Last year, Slack CMO Bill Macaitis was approached by Pacific Content, a branded-podcast company whose team is made up of former radio producers. They conceived of Slack Variety Pack, a magazine-style show that emulates the human feel of Slack's software. After some 20 episodes, Variety Pack--which covers workplace topics such as rethinking the idea of a full-time job and how to deal with conflict at the office--has tallied more than four million downloads.
Find your voice.
When Joshua Dorkin, CEO of online real estate investing platform BiggerPockets, first imagined The BiggerPockets Podcast, he saw Howard Stern as its host--minus the crassness. Pairing Stern's freewheeling style with investing fodder felt natural to Dorkin and VP Brandon Turner, who in three years have interviewed 170 guests. "We'll do a show with one of the biggest names in personal finance, and follow it up with a Joe Nobody who just did his first flip," says Dorkin.
Cut through the clutter.
Building an audience is the most difficult--and amorphous--aspect of creating a successful podcast, but getting ranked on iTunes is key. "Apple has never come out to reveal what really affects the chart rankings," says Dorkin, "but I suspect it's some combination of listens, reviews, and other factors." Seed your podcast with fans of your company--email subscribers, Twitter and Facebook followers--asking them to spread the word and even to write a review on iTunes.

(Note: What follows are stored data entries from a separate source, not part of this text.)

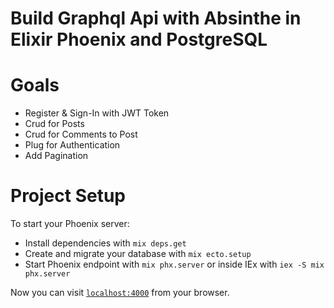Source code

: # Build Graphql Api with Absinthe in Elixir Phoenix and PostgreSQL

# Goals

- Register & Sign-In with JWT Token
- Crud for Posts
- Crud for Comments to Post
- Plug for Authentication
- Add Pagination

# Project Setup

To start your Phoenix server:

- Install dependencies with `mix deps.get`
- Create and migrate your database with `mix ecto.setup`
- Start Phoenix endpoint with `mix phx.server` or inside IEx with `iex -S mix phx.server`

Now you can visit [`localhost:4000`](http://localhost:4000/api/graphql) from your browser.
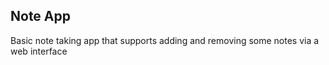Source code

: ## Note App

Basic note taking app that supports adding and removing some notes via a web interface
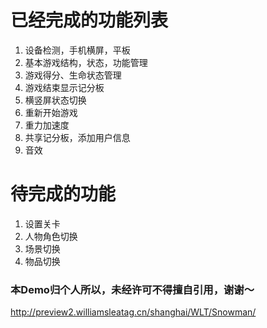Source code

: # 已经完成的功能列表

1. 设备检测，手机横屏，平板
1. 基本游戏结构，状态，功能管理
1. 游戏得分、生命状态管理
1. 游戏结束显示记分板
1. 横竖屏状态切换
1. 重新开始游戏
1. 重力加速度
1. 共享记分板，添加用户信息
1. 音效

# 待完成的功能
1. 设置关卡
1. 人物角色切换
1. 场景切换
1. 物品切换

### 本Demo归个人所以，未经许可不得擅自引用，谢谢～


http://preview2.williamsleatag.cn/shanghai/WLT/Snowman/
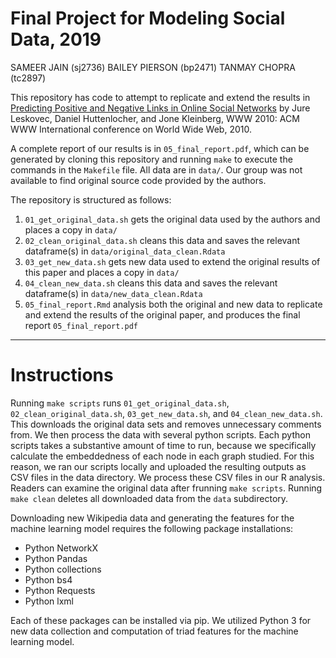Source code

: # Final Project for Modeling Social Data, 2019

SAMEER JAIN (sj2736) 
BAILEY PIERSON (bp2471) 
TANMAY CHOPRA (tc2897)

This repository has code to attempt to replicate and extend the results in [Predicting Positive and Negative Links in Online Social Networks](www.arxiv.org/abs/1003.2429) by Jure Leskovec, Daniel Huttenlocher, and Jone Kleinberg, WWW 2010: ACM WWW International conference on World Wide Web, 2010.

A complete report of our results is in `05_final_report.pdf`, which can be generated by cloning this repository and running `make` to execute the commands in the `Makefile` file. All data are in `data/`. Our group was not available to find original source code provided by the authors.

The repository is structured as follows:

1. `01_get_original_data.sh` gets the original data used by the authors and places a copy in `data/`
2. `02_clean_original_data.sh` cleans this data and saves the relevant dataframe(s) in `data/original_data_clean.Rdata`
3. `03_get_new_data.sh` gets new data used to extend the original results of this paper and places a copy in `data/`
4. `04_clean_new_data.sh` cleans this data and saves the relevant dataframe(s) in `data/new_data_clean.Rdata`
5. `05_final_report.Rmd` analysis both the original and new data to replicate and extend the results of the original paper, and produces the final report `05_final_report.pdf`

----

# Instructions

Running `make scripts` runs `01_get_original_data.sh`, `02_clean_original_data.sh`, `03_get_new_data.sh`, and `04_clean_new_data.sh`. This downloads the original data sets and removes unnecessary comments from. We then process the data with several python scripts. Each python scripts takes a substantive amount of time to run, because we specifically calculate the embeddedness of each node in each graph studied. For this reason, we ran our scripts locally and uploaded the resulting outputs as CSV files in the data directory. We process these CSV files in our R analysis. Readers can examine the original data after frunning `make scripts`. Running `make clean` deletes all downloaded data from the `data` subdirectory.  

Downloading new Wikipedia data and generating the features for the machine learning model requires the following package installations: 

- Python NetworkX
- Python Pandas
- Python collections
- Python bs4 
- Python Requests
- Python lxml

Each of these packages can be installed via pip. We utilized Python 3 for new data collection and computation of triad features for the machine learning model. 
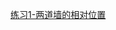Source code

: [练习1-两道墙的相对位置](https://github.com/quanbinn/Learn-Revit-the-Parametric-Way/blob/master/chapters/%E7%AB%A02-%E7%94%A8%E5%8F%82%E6%95%B0%E7%9A%84%E6%96%B9%E6%B3%95%E4%BD%BF%E7%94%A8Revit%E7%9A%84%E5%9F%BA%E7%A1%80%E5%91%BD%E4%BB%A4/%E7%BB%83%E4%B9%A01-%E4%B8%A4%E9%81%93%E5%A2%99%E7%9A%84%E7%9B%B8%E5%AF%B9%E4%BD%8D%E7%BD%AE.md)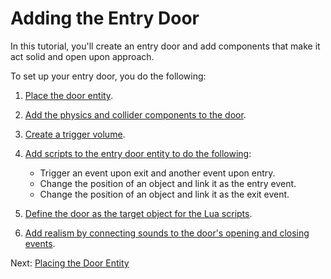 # Adding the Entry Door<a name="scripting-entry-door"></a>

In this tutorial, you'll create an entry door and add components that make it act solid and open upon approach\.

To set up your entry door, you do the following:

1. [Place the door entity](scripting-entry-door-entity.md)\.

1. [Add the physics and collider components to the door](scripting-entry-door-components.md)\.

1. [Create a trigger volume](scripting-entry-door-trigger.md)\.

1. [Add scripts to the entry door entity to do the following](scripting-entry-door-scripts.md):
   + Trigger an event upon exit and another event upon entry\.
   + Change the position of an object and link it as the entry event\.
   + Change the position of an object and link it as the exit event\.

1. [Define the door as the target object for the Lua scripts](scripting-entry-door-connect.md)\.

1. [Add realism by connecting sounds to the door's opening and closing events](scripting-entry-door-sounds.md)\.

Next: [Placing the Door Entity](scripting-entry-door-entity.md)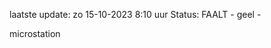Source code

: laatste update: 
zo 15-10-2023  8:10   uur 
Status: FAALT - geel - 
<div class="service Y">microstation</div>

Be honest about expectations.
ROI can be hard to quantify, so set clear goals from the start. Dorkin spends up to 20 hours working on a single episode. He now averages more than 82,000 listeners per show, which has even drawn paying advertisers. While Need/Want has built a much smaller audience--a few thousand per episode--you never know who might be listening. "One of our investors found us through the podcast," says Myers. "He listened and, after connecting with us, put in $25,000."
Podcasting from a pro
No one has been hazed more publicly as a podcaster turned entrepreneur than Alex Blumberg. In 2014, the business journalist and host of NPR's Planet Money launched the StartUp podcast, which in its first season chronicled the creation of his podcasting company, Gimlet Media. Blumberg, who now produces five shows with his co-founder Matt Lieber, offers his advice for first-time podcasters.
Make yourself vulnerable -- "The most anxiety-producing topics are going to be the best, but as a human being, that's the stuff you most want to keep private," Blumberg says. "For the first four or five episodes, we were always wondering: 'Are people going to hate this?' You're constantly running at the pit in your stomach. It requires a lot of emotional stamina."
Know your strengths -- If your company is not a journalistic enterprise, don't pretend you have the chops to act like one. "Narrative podcasts [like StartUp] can be so labor intensive, taking hours and hours to produce," says Blumberg. "It would be an incredible time suck unless you're a media company. That'd be like advising a fintech company to also make Game of Thrones."
Don't expect instant gratification -- "People are like, 'Why don't podcasts go viral?' They do--it just happens more slowly," he says. Because listening to an episode is a time investment, the discovery cycle is significantly longer than that of a YouTube video. "People still tweet at me every day to say they just discovered StartUp, and it first aired over a year ago," he notes.